Rapid increases of Eurasian milfoil, Myriophyllum spicatum (such as those that occurred in the late 1950's and early 1960's in Chesapeake Bay) probably reduced native species, including V. americana (Orth and Moore 1981). But when Eurasian milfoil declined in the late 1970's, native species returned to approximately their former abundances. The ability of Eurasian milfoil to extend its growing season in relation to that of V. americana (by photosynthesizing at low temperatures) may have been a factor in its replacement of V. americana in Lake Wingra, Wisconsin (Titus and Adams 1979b). Also, because V. americana distributes the major portion of its shoot biomass near the sediment surface (hence lower light regime) it was apparently incapable of successfully competing with canopy-forming species such as Hydrilla verticillata in Florida (Barko et al. 1984) and M. spicatum in Lake Wingra in Wisconsin (Titus and Adams 1979b).

However, Titus and Adams (1979a) have given two possible reasons for why M. spicatum has not completely replaced V. americana in University Bay of Lake Mendota or in Lake Wingra, Wisconsin. First, V. americana has an inherently higher productivity during summer months. Second, it has a better rooting system that allows it to exist in shallow water subject to wave wash.

Titus and Stephens (1983) studied the neighbor influences of Chara vulgaris and Potamogeton arnplifolius on seasonal growth patterns of V. americana in Chenango Lake, New York. They determined that plant dry weight was consistently, but not significantly, lower for plants with neighbors than those without neighbors; leaf numbers, stolon length, and winter bud production did not differ significantly. Vallisneria americana allocated more biomass to vertical extension in the presence of neighbors and to horizontal extension in the absence of neighbors. Titus and Stephens (1983) speculated that neighbor influences may have greater importance in more productive macrophyte communities, whereas dense macrophyte growth may have a more profound effect on the physicochemical environment.

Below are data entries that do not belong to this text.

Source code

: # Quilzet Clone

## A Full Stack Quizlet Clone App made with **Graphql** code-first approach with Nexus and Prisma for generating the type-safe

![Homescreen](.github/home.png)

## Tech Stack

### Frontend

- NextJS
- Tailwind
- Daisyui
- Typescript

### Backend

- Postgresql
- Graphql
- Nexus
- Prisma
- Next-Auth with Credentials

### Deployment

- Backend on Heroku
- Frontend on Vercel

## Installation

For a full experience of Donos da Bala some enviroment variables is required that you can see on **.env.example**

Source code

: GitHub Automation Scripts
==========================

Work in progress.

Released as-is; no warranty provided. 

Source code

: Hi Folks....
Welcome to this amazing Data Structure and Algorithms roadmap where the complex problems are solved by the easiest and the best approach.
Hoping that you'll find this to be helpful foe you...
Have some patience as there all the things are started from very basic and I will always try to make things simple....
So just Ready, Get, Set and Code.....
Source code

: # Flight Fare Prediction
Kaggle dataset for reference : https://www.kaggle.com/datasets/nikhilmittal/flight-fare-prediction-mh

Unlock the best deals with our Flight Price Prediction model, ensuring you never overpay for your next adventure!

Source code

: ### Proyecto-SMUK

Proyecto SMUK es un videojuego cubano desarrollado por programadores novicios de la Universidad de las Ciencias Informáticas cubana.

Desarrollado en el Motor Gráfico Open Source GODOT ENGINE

By reducing photosynthetic light, epiphytic algae may suffficiendy light-stress submerged macrophytes enough to jeopardize growth the next year (Phillips et al. 1978).

Influence of Animals

Carter and Rybicki (1985) studied transplanted V. americana in the Potomac River and observed that grazers such as waterfowl, muskrats (Ondatra zibethicus) and red-bellied turtles (Pseudemys rubriventris) influenced the establishment of plant beds. Plants grown in full exclosures during their first year became established and were evident the following year.

Common carp (Cyprinus carpio) are implicated in the loss of submersed macrophyte beds, either by uprooting plants or by increasing turbidity or sedimentation. Carp do not seem to feed directly off the bottom; instead they uproot the vegetation and then feed on the shoots and roots that settle to the bottom. When the fish have stirred up a cloud of mud, debris, and plants, they swim through the cloud sucking up whatever is edible (Eddy and Underhill 1974). Carp introduced into Lake Wingra in the late 1800's probably caused V. americana to disappear from the lake by 1929 (Davis and Brinson 1980). One year after carp removal by rotenone in the Middle Harbor of Lake Erie, Ohio, V. americana was found in areas where it had not been present before treatment (Anderson 1950).

Grass carp (Ctenopharyngodon idella) feed on Chara, Najas, Hydrilla, Myriophyllum, and V. americana in decreasing order (Sutton and Blackburn 1973).

A great variety of invertebrates are known to attack waterfowl food plants and occasionally become highly destructive. Leaves of V. americana in Potomac River beds are occasionally riddled by certain fly larvae (Martin and Uhler 1939). Plant beds in Pool 7 have many invertebrates on and in the leaves (E. Chilton, personal communication). The effect of these invertebrates on the productivity of, or disease introductions to, V. americana plants is unknown.